Saved data entries
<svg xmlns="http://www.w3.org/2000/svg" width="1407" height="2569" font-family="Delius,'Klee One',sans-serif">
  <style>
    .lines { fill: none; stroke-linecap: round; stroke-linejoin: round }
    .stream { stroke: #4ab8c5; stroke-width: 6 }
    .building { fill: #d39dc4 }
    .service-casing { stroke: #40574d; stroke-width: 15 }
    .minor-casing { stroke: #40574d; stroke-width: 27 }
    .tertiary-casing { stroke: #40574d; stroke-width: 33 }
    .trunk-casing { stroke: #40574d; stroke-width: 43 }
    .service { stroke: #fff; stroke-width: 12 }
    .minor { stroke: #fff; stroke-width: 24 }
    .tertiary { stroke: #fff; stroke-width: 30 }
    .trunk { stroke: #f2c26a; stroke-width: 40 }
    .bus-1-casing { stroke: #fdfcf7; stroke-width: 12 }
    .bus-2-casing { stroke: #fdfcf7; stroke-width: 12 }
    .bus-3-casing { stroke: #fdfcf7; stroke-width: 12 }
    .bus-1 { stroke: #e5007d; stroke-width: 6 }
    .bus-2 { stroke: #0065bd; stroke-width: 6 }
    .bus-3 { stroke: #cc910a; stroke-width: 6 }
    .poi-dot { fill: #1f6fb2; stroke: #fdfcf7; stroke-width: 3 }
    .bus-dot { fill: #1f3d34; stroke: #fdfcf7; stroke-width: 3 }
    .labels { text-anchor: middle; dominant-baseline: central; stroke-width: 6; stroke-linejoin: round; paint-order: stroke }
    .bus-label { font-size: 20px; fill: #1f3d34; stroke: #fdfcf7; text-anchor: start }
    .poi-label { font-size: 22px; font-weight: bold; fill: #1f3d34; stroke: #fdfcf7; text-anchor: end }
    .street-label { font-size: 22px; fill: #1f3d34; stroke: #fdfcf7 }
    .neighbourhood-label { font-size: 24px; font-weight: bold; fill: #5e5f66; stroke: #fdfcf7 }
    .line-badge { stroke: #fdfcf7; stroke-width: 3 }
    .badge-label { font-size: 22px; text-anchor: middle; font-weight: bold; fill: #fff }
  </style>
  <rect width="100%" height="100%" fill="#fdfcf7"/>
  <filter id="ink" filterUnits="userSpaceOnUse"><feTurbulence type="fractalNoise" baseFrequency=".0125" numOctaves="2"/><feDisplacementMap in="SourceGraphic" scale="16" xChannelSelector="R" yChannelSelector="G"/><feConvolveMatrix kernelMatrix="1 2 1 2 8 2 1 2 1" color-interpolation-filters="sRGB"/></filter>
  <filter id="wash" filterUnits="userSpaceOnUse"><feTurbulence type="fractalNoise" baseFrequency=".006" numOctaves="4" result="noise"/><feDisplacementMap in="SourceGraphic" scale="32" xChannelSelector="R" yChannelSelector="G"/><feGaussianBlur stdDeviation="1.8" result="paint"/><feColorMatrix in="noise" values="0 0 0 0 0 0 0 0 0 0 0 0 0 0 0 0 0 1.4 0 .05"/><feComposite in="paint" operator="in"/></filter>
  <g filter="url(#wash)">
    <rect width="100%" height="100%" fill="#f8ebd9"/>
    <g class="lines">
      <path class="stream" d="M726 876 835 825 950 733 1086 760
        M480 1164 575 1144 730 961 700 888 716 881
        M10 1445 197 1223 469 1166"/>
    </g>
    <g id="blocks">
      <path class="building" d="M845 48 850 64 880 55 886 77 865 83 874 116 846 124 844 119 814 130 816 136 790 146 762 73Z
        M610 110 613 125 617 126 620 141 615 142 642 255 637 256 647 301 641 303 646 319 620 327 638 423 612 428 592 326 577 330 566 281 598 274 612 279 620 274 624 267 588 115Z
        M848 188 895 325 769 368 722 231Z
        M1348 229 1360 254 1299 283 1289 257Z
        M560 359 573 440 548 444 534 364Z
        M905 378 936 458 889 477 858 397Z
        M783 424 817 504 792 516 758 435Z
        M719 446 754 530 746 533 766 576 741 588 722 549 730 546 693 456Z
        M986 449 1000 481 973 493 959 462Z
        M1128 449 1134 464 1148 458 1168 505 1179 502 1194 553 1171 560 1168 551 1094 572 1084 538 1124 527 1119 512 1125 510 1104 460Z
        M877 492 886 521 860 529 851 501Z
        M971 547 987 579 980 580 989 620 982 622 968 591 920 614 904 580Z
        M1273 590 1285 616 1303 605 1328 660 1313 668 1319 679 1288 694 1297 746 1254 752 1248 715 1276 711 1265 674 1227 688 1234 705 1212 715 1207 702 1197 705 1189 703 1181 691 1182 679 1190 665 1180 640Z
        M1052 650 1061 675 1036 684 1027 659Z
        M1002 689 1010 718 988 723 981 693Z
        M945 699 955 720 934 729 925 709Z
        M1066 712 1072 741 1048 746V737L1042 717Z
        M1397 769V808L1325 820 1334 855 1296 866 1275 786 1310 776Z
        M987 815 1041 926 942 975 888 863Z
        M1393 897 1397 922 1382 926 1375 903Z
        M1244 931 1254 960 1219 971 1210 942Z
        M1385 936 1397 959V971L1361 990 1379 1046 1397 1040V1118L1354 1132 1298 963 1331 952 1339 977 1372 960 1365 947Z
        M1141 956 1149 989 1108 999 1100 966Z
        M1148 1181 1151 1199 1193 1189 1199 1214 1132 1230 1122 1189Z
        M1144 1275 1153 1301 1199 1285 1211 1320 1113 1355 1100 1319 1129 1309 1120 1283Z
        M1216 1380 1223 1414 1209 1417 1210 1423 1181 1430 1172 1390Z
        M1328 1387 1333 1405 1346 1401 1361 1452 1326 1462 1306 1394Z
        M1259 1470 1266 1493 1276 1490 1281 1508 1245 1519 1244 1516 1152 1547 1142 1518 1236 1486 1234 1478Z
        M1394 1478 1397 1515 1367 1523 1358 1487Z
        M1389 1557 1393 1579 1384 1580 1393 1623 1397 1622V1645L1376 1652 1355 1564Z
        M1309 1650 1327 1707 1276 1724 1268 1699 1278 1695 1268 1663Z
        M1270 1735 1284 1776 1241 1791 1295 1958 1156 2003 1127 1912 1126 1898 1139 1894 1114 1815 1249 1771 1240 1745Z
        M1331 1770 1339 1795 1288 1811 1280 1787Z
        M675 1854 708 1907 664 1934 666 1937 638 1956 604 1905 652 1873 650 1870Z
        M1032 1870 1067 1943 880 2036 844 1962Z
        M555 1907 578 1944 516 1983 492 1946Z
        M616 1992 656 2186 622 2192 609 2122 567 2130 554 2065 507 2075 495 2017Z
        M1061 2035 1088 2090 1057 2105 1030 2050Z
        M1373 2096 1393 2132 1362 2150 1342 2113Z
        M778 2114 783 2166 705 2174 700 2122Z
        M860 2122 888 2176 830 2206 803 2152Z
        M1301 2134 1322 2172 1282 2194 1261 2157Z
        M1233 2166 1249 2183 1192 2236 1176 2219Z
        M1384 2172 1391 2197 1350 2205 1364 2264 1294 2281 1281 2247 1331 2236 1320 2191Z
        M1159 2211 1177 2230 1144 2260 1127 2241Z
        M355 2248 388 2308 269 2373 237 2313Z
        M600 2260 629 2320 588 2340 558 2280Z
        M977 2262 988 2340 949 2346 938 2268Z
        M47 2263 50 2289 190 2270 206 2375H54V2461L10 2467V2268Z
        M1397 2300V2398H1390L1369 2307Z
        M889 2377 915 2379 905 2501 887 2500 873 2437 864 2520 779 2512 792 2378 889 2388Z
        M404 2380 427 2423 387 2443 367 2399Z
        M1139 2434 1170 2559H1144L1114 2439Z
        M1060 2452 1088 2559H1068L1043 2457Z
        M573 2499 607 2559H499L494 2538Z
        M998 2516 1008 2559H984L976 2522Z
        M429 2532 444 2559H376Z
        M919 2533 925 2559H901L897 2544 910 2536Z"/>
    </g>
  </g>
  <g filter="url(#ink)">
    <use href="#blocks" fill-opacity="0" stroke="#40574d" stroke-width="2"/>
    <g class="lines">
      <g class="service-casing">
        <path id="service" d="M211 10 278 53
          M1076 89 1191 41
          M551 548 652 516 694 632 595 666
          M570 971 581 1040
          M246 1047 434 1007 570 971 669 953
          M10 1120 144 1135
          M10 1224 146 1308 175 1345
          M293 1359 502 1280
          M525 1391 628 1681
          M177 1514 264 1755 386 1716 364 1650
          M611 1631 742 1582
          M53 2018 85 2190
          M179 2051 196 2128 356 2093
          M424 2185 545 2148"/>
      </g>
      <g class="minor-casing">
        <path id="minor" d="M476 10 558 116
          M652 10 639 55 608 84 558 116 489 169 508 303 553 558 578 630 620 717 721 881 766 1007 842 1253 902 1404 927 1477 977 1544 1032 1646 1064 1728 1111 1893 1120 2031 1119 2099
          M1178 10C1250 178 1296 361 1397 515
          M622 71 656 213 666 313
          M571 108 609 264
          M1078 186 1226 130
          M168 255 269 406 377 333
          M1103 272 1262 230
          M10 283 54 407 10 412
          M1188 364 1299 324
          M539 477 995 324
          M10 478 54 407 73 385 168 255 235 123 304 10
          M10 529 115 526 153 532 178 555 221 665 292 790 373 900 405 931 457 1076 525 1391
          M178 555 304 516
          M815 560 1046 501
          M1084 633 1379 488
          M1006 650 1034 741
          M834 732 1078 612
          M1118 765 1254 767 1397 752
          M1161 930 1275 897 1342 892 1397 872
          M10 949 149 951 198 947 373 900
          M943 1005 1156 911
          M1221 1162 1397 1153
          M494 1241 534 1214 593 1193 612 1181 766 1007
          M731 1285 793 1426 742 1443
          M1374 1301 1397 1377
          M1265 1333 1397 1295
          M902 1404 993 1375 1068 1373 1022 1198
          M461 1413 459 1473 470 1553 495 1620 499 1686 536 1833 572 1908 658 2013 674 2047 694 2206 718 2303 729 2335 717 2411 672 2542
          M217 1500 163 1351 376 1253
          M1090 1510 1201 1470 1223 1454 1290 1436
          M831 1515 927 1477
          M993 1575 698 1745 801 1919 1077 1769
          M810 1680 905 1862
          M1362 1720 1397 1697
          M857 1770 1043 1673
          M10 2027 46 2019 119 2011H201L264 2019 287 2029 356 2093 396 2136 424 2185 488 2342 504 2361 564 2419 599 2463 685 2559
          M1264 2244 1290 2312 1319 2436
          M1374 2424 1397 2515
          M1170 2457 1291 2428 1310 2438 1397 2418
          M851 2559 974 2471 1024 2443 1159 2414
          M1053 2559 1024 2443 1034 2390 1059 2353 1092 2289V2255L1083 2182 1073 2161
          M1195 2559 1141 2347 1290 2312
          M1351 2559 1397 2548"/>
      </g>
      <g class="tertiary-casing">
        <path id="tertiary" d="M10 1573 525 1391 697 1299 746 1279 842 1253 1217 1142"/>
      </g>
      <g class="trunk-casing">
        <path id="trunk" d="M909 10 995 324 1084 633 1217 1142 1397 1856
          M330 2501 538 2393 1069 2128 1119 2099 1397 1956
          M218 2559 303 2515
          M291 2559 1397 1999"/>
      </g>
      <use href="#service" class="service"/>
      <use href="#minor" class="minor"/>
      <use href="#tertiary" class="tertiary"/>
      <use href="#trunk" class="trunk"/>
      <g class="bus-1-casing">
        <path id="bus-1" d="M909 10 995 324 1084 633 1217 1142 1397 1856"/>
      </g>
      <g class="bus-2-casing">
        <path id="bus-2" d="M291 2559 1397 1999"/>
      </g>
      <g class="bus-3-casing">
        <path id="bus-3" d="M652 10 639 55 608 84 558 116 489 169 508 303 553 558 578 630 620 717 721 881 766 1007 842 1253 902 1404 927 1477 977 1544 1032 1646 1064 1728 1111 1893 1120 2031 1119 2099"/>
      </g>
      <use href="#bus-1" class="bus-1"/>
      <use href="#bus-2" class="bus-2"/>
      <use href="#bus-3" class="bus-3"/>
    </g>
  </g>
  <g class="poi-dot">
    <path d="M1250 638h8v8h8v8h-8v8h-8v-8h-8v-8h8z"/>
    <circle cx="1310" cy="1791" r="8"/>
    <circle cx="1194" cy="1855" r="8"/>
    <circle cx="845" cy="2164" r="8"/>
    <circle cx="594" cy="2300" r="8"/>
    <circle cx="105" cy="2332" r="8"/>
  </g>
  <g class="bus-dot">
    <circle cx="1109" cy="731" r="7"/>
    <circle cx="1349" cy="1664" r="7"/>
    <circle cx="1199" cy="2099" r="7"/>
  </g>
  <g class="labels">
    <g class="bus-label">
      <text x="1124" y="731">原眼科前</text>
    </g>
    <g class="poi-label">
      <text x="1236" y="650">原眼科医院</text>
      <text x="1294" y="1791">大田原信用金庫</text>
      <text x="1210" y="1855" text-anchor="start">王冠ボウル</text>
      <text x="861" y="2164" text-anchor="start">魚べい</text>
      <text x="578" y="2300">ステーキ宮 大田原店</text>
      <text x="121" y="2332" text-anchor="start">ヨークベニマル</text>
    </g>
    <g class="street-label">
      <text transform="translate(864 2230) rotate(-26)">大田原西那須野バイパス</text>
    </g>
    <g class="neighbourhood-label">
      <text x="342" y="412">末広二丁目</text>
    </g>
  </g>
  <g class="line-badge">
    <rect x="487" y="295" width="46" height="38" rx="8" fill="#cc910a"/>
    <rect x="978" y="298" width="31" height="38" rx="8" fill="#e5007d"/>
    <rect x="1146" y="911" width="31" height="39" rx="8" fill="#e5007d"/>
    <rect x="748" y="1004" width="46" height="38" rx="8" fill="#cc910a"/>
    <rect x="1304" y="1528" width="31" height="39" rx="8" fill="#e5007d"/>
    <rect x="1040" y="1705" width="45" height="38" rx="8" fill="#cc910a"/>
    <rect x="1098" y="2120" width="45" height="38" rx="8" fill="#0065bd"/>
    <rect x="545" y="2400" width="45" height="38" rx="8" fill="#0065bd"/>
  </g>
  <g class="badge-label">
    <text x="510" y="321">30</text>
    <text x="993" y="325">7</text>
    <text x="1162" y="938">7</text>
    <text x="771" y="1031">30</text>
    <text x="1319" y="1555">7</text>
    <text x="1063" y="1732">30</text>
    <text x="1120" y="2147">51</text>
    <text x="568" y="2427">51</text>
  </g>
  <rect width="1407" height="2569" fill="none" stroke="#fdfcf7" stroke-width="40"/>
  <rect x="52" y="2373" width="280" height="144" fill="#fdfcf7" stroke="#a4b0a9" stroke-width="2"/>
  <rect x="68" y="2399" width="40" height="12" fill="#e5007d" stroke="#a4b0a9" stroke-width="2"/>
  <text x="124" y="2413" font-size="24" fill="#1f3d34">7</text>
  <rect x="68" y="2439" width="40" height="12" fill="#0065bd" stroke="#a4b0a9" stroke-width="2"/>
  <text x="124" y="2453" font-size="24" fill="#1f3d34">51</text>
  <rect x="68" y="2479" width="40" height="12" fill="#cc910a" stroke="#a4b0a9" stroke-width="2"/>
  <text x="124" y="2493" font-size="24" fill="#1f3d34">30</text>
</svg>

> **ABOUT THIS TASK**:
Working from the entries above, return all lines that contain "baseFrequency".

> **ANSWER SPACE**:
  <filter id="ink" filterUnits="userSpaceOnUse"><feTurbulence type="fractalNoise" baseFrequency=".0125" numOctaves="2"/><feDisplacementMap in="SourceGraphic" scale="16" xChannelSelector="R" yChannelSelector="G"/><feConvolveMatrix kernelMatrix="1 2 1 2 8 2 1 2 1" color-interpolation-filters="sRGB"/></filter>
  <filter id="wash" filterUnits="userSpaceOnUse"><feTurbulence type="fractalNoise" baseFrequency=".006" numOctaves="4" result="noise"/><feDisplacementMap in="SourceGraphic" scale="32" xChannelSelector="R" yChannelSelector="G"/><feGaussianBlur stdDeviation="1.8" result="paint"/><feColorMatrix in="noise" values="0 0 0 0 0 0 0 0 0 0 0 0 0 0 0 0 0 1.4 0 .05"/><feComposite in="paint" operator="in"/></filter>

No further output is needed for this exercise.